Albrecht Dürer, Navis Stultorum (in S. Brant, Narrenschiff - 1497)

martedì 22 febbraio 2011

Un Parlamento che condona, promuove, incoraggia gli abusi

Con l'avvallo della Lega e del Pdl (Casoli) e, ancor più vergognosamente per me, del PD (Gasbarri) è stato approvato in Senato l'emendamento 2366 al famigerato "Milleproroghe", che esenta i partiti dal pagamento integrale delle multe per le innumerevoli affissioni abusive della campagna elettorale del marzo 2010, ossia quelle dei prepotenti che occupano spazi non destinati a loro.

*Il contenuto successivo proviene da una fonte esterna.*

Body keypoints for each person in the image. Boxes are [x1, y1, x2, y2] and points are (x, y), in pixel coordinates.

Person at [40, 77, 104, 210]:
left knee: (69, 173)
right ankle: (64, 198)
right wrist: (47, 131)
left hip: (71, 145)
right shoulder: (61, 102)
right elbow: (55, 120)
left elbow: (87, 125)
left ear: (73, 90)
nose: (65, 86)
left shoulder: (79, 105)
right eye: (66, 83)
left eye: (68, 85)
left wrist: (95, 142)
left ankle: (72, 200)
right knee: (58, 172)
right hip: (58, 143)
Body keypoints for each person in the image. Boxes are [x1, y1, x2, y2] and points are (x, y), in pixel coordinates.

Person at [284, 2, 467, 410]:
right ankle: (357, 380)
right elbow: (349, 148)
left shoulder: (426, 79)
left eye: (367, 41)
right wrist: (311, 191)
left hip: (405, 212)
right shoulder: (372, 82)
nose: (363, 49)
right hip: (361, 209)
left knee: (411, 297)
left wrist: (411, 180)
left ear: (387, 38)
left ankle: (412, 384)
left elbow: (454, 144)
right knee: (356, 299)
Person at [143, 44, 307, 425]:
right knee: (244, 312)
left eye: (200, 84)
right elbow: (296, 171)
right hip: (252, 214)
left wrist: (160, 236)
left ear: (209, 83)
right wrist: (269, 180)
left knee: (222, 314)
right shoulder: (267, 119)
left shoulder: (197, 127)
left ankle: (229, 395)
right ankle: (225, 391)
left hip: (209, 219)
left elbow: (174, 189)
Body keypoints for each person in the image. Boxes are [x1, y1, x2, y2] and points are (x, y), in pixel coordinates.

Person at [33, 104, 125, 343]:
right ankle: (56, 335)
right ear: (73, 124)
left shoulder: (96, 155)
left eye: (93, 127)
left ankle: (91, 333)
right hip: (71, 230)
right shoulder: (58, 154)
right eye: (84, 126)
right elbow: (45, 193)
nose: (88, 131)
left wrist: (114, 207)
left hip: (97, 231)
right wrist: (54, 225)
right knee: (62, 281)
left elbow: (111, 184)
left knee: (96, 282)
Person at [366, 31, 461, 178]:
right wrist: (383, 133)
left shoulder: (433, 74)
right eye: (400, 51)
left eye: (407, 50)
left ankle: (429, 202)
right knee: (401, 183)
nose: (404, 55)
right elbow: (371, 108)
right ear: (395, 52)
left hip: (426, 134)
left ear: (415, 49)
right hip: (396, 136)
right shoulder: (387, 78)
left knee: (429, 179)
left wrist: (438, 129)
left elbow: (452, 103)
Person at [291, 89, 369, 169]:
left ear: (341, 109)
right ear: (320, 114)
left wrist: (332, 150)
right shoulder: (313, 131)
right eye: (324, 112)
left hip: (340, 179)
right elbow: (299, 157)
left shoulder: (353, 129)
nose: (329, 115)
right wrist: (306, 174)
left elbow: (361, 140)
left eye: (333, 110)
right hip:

Non sono noccioline: tra sanzioni per manifesti abusivi e spese di defissione i Comuni ci rimettono ogni volta da 80 a 100 milioni, ed essendo ormai il sesto condono nell'arco della "seconda repubblica", vi è chi calcola che dal 1994 questa furberia sia arrivata a costarci addirittura un miliardo e duecentomila euro. Infatti con questo andazzo le multe non rientrano mai, mentre le spese per ripulire i muri vanno comunque sostenute dalle amministrazioni locali.
C'è un termine per definire tutto questo?

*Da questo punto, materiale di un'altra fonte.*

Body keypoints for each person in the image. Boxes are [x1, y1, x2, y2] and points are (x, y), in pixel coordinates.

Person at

È difficile evitare il turpiloquio, quando coloro che siedono in Parlamento per stabilire le regole sono i primi ad escogitare sistemi per aggirarle, incoraggiando i farabutti a nuovi abusi in occasione anche di future elezioni.
Comunque credo che sia appropriato parlare in questo caso di una profonda, inescusabile disonestà, la quale rende indegni i sostenitori di questo emendamento di occupare con onore il loro posto.

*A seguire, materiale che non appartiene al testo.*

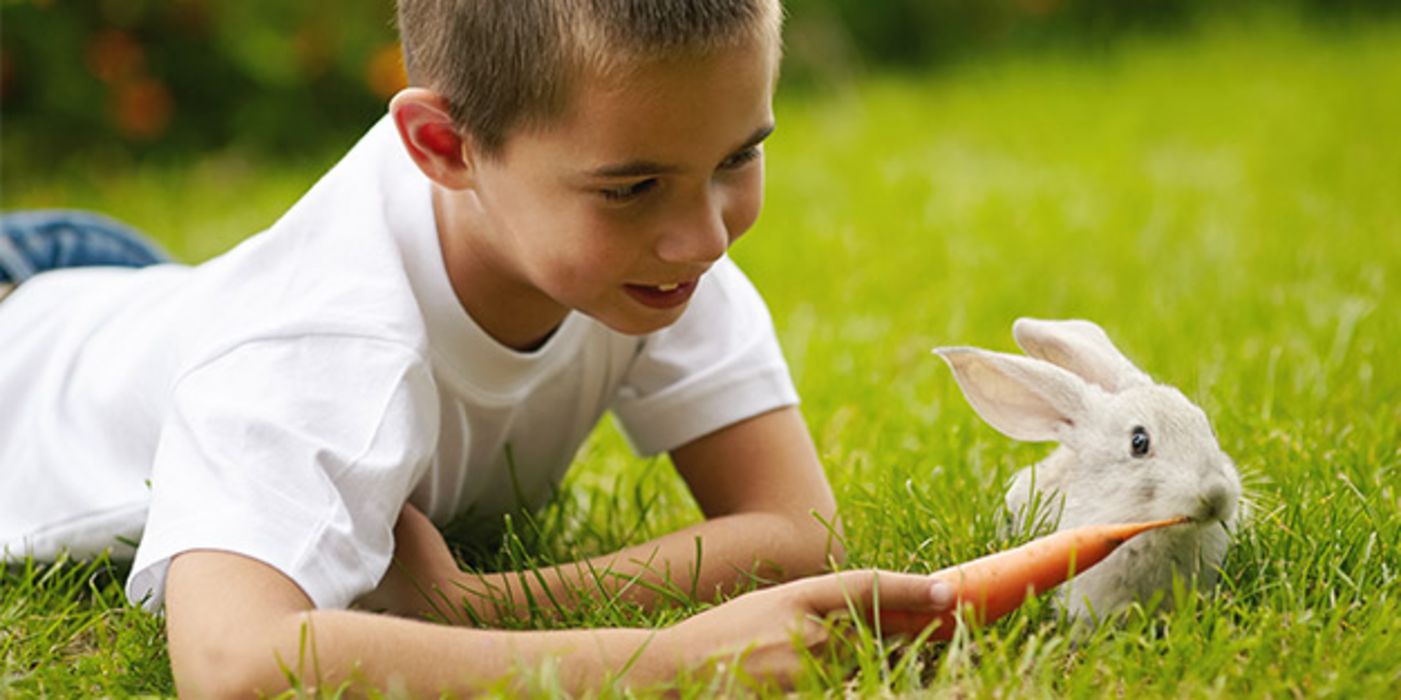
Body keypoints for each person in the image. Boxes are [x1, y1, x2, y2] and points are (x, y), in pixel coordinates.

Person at [0, 0, 954, 694]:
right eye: (631, 187)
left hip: (130, 295)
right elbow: (234, 663)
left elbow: (798, 533)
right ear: (444, 147)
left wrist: (486, 603)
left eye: (738, 157)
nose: (705, 237)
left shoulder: (645, 244)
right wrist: (671, 658)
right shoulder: (322, 342)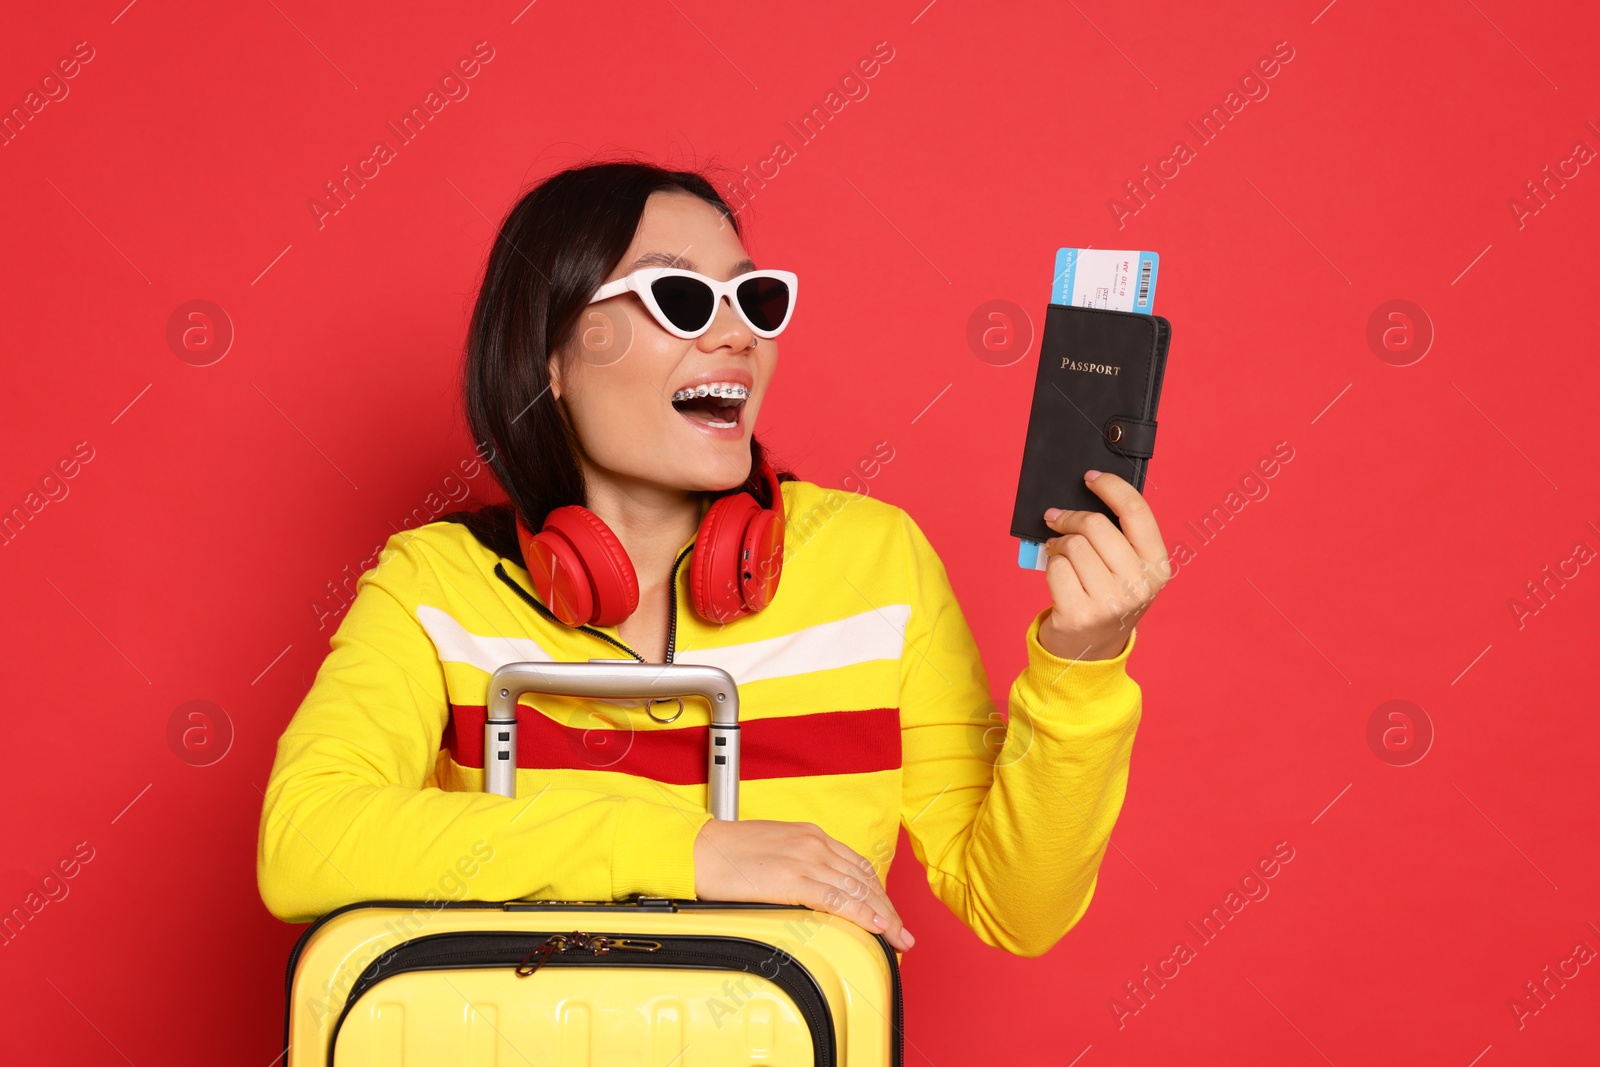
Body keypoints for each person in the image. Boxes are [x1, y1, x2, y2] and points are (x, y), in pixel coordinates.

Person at [255, 158, 1170, 960]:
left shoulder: (873, 561)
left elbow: (1018, 907)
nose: (737, 333)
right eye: (681, 298)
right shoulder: (433, 585)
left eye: (753, 297)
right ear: (551, 358)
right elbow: (304, 840)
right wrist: (686, 850)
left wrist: (1081, 667)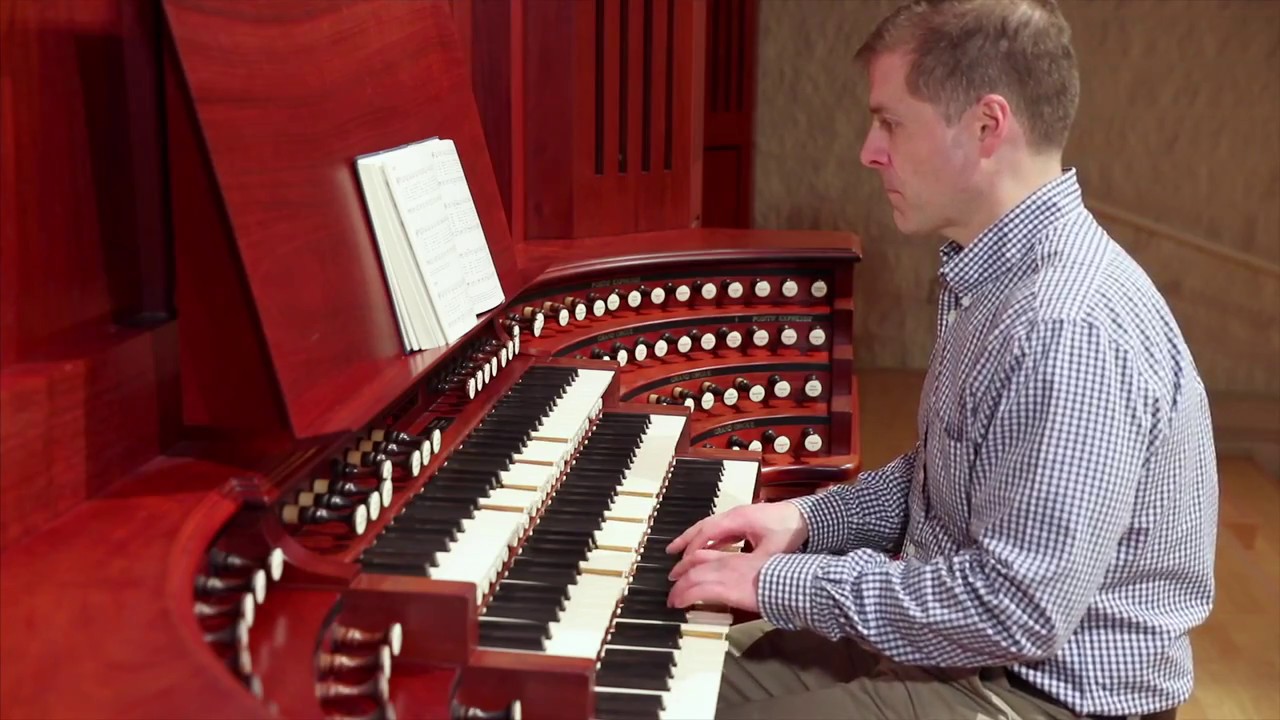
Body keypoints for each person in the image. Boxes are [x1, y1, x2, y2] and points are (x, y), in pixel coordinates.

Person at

Ma, francamente, non sono anche un po' cretini, questi politici che pontificano contro il qualunquismo delle critiche generiche nei confronti della casta e poi non perdono occasione per offrire loro un fondamento più che adeguato? Con quale faccia vengano poi a chiederci il voto (faccia che appunto campeggia sui manifesti, abusivi e non), è un mistero. O meglio, è fin troppo chiaro: contano sul fatto che cittadini disattenti o rassegnati, ma anche conniventi o affascinati dalla sfacciataggine dei pataccari, li confermino sulle loro beneamate poltrone, dimostrando così che la prova elettorale, pur producendo risultati pienamente legittimi, non è affatto un test di intelligenza.